Germany has seen a political row erupt over claims Berlin was covering up the scale of offending by dual nationals by recording suspects as German only in police crime statistics despite some also holding passports from countries like Turkey or Syria.
The dispute centers on whether police should log a suspect’s second nationality where they have dual citizenship, rather than listing them solely as German.
In North Rhine-Westphalia, Interior Minister Herbert Reul ordered state police in August to record the second nationality of German suspects who also hold another passport, arguing that without it “we are operating in the dark” and that “anyone who wants to see reality must also measure it”.
Reul said crime data was incomplete if suspects were recorded only as German despite also holding another nationality, giving examples such as Turkish or Syrian.
Several other German states backed Reul’s approach, including Saxony, Saxony-Anhalt, Schleswig-Holstein and Hesse. Hesse’s Interior Minister Roman Poseck said the focus should be on transparency, adding: “We have nothing to hide,” and arguing that openness “strengthens trust in the rule of law”.
But Berlin has refused to follow the same route. Berlin’s Interior Senator Iris Spranger rejected naming second nationalities in crime data, saying that if someone holds multiple nationalities alongside German, then German “takes precedence”, claiming this delivers the greatest possible transparency and comparability in the statistics.
Critics say the position turns the concept of transparency on its head, arguing that omitting the second nationality can make it impossible for the public to understand how many suspects recorded as “German” are also citizens of other states, and has been portrayed by opponents as a political attempt to soften the picture around crime involving dual nationals.

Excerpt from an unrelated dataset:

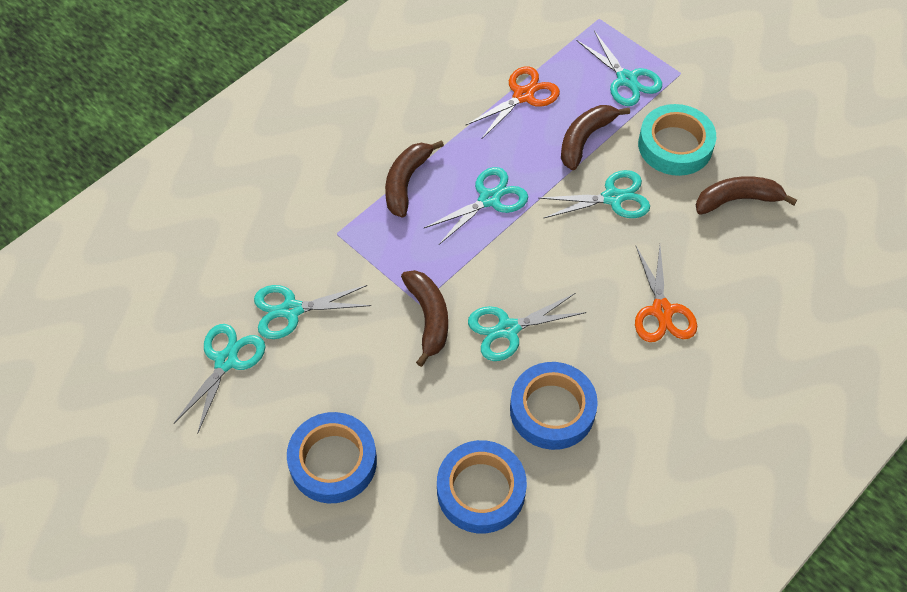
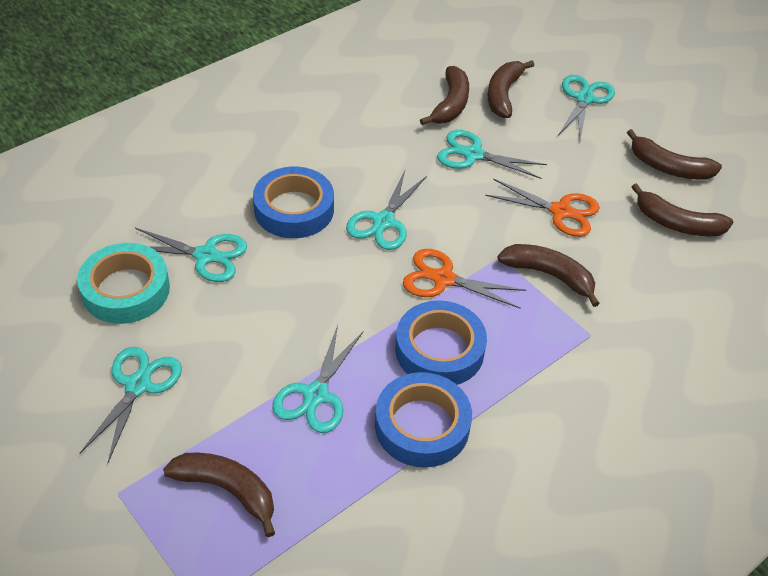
brown banana: [385,140,444,218] [401,270,448,367] [561,105,630,170] [696,176,797,215] = 4 -> [163,453,275,537] [420,66,469,125] [488,60,534,118] [497,244,600,307] [627,129,722,179] [632,183,733,236] = 6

The argument also taps into earlier tensions after Berlin’s New Year’s Eve riots in 2022 and 2023, when the CDU asked what first names were held by German suspects involved in the violence, a question condemned by the SPD, the Left Party and the Greens as right-wing populism. The CDU countered that citizenship alone did not necessarily show who the suspects “actually were”, while critics now say second nationality is a legitimate data point the public is entitled to see.